The problem with the PATRIOT Act is that it does not require that standard to be met.

Matt Collins
09-27-2009, 05:47 PM
Let me ask how you define "roving wiretap".

Dr.3D
09-27-2009, 06:22 PM
The problem with the PATRIOT Act is that it does not require that standard to be met.

From what I've been seeing, they think they are meeting that standard by just saying they have probable cause in a blanket situation. They would say, "terrorism prevention" is the probable cause and thus the courts have given us a blanket warrant.

Will the court someday give cops a blanket search warrant to go through entire neighborhoods in search of guns, drugs, etc.?

I can just see it now, the day when blanket warrants become common place occurrences. They claim they are looking for evidence of "terrorist activity". The big problem is, just what constitutes "terrorist activity"? They might say it is activity known to enable persons to commit "terrorism". But this so called terrorism, is it against the government or against the citizens of the United States. They may get away with the blanket warrant if they are claiming protection of citizens but what would happen if they started claiming they have to protect the government from the citizens of the country it is supposed to govern?
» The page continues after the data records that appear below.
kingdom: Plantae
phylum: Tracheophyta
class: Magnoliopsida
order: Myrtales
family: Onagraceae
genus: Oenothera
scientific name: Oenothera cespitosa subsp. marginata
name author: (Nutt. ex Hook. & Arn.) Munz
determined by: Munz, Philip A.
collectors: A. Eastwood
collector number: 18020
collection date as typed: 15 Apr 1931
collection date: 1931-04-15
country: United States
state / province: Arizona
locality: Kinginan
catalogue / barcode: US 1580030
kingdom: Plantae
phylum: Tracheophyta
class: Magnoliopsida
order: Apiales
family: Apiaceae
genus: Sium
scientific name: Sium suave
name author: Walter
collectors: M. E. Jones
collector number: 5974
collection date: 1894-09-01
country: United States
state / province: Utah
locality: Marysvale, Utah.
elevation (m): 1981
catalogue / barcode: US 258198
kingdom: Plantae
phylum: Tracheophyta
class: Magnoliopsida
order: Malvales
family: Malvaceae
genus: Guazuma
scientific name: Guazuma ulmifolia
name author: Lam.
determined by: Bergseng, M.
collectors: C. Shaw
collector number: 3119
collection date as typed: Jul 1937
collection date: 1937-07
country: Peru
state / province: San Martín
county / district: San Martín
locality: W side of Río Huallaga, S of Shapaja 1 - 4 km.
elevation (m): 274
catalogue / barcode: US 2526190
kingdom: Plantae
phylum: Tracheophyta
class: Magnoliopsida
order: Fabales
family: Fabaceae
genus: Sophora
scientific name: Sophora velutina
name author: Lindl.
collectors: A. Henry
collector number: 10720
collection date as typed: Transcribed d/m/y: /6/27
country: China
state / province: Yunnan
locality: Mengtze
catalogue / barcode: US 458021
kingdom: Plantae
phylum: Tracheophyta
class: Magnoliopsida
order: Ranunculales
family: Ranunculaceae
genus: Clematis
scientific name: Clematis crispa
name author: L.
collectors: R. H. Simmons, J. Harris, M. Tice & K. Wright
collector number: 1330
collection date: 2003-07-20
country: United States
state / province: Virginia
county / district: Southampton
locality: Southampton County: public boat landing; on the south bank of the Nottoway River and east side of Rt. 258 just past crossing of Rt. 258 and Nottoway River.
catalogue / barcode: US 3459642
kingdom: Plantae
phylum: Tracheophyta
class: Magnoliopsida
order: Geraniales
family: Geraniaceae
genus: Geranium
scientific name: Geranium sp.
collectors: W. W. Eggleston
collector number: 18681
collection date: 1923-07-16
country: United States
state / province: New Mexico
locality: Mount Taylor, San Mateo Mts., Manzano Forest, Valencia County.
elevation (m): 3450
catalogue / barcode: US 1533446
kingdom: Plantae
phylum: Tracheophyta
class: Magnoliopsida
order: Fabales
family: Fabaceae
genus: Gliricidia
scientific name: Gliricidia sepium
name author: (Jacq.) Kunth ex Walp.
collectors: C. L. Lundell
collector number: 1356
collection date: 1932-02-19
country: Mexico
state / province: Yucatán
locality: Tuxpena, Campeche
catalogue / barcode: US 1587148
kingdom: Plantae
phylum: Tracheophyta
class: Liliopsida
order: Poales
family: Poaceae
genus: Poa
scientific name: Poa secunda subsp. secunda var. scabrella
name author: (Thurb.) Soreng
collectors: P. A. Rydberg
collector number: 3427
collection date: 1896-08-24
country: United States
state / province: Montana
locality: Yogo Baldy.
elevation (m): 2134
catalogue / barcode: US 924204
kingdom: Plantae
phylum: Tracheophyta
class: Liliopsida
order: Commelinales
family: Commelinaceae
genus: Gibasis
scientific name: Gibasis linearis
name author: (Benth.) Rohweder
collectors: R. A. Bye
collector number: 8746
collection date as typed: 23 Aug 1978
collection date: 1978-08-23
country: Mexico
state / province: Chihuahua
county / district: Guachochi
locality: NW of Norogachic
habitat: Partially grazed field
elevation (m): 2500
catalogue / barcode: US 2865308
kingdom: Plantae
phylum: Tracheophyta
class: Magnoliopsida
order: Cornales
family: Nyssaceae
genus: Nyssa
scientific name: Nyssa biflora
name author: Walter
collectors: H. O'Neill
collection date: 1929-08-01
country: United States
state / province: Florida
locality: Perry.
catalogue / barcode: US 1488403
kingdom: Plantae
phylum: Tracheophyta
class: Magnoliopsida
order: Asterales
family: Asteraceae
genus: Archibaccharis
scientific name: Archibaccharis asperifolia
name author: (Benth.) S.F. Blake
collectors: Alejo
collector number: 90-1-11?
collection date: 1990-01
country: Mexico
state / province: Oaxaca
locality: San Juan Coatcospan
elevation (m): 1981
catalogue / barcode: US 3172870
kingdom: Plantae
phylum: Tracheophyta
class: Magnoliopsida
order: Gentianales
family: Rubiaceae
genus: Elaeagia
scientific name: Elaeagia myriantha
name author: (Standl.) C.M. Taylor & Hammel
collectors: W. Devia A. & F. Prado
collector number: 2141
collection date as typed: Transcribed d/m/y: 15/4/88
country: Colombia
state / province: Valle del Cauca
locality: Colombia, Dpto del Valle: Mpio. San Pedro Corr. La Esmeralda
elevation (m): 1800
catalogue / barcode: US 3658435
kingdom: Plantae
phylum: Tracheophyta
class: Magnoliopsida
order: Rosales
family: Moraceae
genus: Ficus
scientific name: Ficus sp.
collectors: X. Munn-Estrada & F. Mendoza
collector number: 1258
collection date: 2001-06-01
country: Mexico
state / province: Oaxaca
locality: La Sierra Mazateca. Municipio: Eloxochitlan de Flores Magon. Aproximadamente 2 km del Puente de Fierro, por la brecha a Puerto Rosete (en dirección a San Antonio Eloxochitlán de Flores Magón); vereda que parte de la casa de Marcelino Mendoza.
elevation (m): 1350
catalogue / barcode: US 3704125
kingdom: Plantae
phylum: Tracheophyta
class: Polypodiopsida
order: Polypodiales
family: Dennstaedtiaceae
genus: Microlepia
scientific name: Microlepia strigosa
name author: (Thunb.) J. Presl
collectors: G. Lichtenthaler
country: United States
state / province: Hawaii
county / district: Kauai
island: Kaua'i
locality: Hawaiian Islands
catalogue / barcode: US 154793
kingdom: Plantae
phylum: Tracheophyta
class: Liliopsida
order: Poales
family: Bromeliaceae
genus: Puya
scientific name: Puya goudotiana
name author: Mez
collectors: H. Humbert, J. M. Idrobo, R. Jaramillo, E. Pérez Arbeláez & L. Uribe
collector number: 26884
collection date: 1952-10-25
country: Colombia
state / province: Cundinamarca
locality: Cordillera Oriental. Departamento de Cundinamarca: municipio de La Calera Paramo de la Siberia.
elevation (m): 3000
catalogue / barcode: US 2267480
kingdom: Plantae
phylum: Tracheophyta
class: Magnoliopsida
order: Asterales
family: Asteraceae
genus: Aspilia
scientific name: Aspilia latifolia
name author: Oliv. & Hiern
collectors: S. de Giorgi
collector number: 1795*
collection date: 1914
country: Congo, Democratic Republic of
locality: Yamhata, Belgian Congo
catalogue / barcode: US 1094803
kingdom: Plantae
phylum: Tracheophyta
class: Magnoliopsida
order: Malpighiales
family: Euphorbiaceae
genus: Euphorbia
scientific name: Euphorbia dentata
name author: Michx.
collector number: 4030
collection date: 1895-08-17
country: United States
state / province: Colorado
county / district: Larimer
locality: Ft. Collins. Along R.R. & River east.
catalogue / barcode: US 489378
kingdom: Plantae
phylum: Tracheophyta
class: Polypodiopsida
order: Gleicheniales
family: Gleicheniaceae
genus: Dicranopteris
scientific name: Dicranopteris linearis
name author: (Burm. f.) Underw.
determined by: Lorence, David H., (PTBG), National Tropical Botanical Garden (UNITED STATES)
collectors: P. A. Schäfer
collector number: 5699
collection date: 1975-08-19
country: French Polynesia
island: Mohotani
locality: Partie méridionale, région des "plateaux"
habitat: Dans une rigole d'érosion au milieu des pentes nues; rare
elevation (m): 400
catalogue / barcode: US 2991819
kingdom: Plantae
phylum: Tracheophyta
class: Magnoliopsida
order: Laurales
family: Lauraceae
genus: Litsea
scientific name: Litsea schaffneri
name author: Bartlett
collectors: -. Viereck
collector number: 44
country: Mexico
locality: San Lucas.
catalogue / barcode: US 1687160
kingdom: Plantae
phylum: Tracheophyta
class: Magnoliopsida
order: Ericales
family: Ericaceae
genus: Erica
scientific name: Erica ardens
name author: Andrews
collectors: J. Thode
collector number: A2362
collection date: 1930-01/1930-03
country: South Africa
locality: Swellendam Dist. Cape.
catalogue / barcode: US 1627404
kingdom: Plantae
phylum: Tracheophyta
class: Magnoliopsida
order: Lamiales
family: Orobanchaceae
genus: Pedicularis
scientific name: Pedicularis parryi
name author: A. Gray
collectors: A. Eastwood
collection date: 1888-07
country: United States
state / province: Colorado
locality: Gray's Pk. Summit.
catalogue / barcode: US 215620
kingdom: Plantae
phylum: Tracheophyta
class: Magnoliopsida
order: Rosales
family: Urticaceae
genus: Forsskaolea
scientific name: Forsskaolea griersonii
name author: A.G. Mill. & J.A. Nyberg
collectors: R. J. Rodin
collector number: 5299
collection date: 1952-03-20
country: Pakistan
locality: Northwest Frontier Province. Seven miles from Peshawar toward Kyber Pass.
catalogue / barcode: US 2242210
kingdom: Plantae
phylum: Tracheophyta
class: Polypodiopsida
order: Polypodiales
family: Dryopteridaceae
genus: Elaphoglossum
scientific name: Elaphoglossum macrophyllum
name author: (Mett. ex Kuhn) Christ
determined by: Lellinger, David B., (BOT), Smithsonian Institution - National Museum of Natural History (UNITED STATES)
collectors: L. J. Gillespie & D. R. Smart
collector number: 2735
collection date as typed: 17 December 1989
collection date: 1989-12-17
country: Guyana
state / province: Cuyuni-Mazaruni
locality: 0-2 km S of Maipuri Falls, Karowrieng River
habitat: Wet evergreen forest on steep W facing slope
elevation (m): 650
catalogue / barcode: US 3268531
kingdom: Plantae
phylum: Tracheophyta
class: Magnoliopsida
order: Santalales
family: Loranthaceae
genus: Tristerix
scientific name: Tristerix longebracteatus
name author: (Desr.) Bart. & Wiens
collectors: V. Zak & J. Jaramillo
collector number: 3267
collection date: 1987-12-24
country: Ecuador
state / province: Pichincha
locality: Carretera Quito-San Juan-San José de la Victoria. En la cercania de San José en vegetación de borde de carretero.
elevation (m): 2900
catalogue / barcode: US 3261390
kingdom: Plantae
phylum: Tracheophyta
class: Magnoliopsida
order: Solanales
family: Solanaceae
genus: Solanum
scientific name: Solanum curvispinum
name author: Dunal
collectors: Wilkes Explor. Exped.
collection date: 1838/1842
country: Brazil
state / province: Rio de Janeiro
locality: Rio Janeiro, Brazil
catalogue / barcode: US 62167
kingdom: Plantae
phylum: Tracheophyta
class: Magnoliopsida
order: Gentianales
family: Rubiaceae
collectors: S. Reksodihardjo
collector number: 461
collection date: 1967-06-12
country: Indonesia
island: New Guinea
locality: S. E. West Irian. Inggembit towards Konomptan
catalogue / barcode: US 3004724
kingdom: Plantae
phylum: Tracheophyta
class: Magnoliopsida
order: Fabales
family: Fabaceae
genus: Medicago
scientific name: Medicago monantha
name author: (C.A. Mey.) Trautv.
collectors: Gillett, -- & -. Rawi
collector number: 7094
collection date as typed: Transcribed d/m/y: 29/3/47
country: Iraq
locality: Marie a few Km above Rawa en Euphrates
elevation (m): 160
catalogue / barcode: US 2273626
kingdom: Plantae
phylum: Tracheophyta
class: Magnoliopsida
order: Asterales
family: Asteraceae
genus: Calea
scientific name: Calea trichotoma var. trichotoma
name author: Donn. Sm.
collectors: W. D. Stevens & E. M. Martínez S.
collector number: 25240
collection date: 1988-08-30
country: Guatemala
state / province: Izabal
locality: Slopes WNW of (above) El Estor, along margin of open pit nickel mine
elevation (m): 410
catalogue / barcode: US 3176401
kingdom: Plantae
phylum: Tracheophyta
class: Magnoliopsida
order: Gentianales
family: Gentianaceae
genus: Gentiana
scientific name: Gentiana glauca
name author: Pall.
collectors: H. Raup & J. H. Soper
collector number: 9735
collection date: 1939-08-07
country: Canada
Would the citizens suddenly become the target and called "terrorists"?

If and when that happens, the blanket warrant will have become so large as to protect the government from it's own employers, the citizens.

constituent
09-27-2009, 07:47 PM
Bush One:

http://images.chron.com/blogs/txpotomac/Bush%20Sr.%20Photo.jpg


Bush Two:

http://weblogs.amny.com/news/politics/newyork/blog/bush%20frustrated-thumb.jpg

Bush One:

http://images.chron.com/blogs/txpotomac/Bush%20Sr.%20Photo.jpg



Bush Too:





http://blog.nola.com/times-picayune/2007/08/large_obama.JPG

Naraku
09-27-2009, 11:58 PM
Let me ask how you define "roving wiretap".

Exactly how the source defines it:


monitor any and all “communications devices” a suspect might be using

In other words instead of just getting a tap on his ground line you also get a tap on his cell phone and access to his e-mail account. It's kind of stupid to suggest police should have to get three different warrants to monitor what one person is saying. Having a single warrant for all the suspect's communications devices is just bringing the law up to modern standards. Someone could have part of a conversation on their cell phone and then finish it on an e-mail. The first court case to deal with wiretapping didn't conceive of a world where people could communicate with any number of devices.

Matt Collins
09-28-2009, 09:44 AM
Oh, ok in that case I agree with you. I thought it meant something else.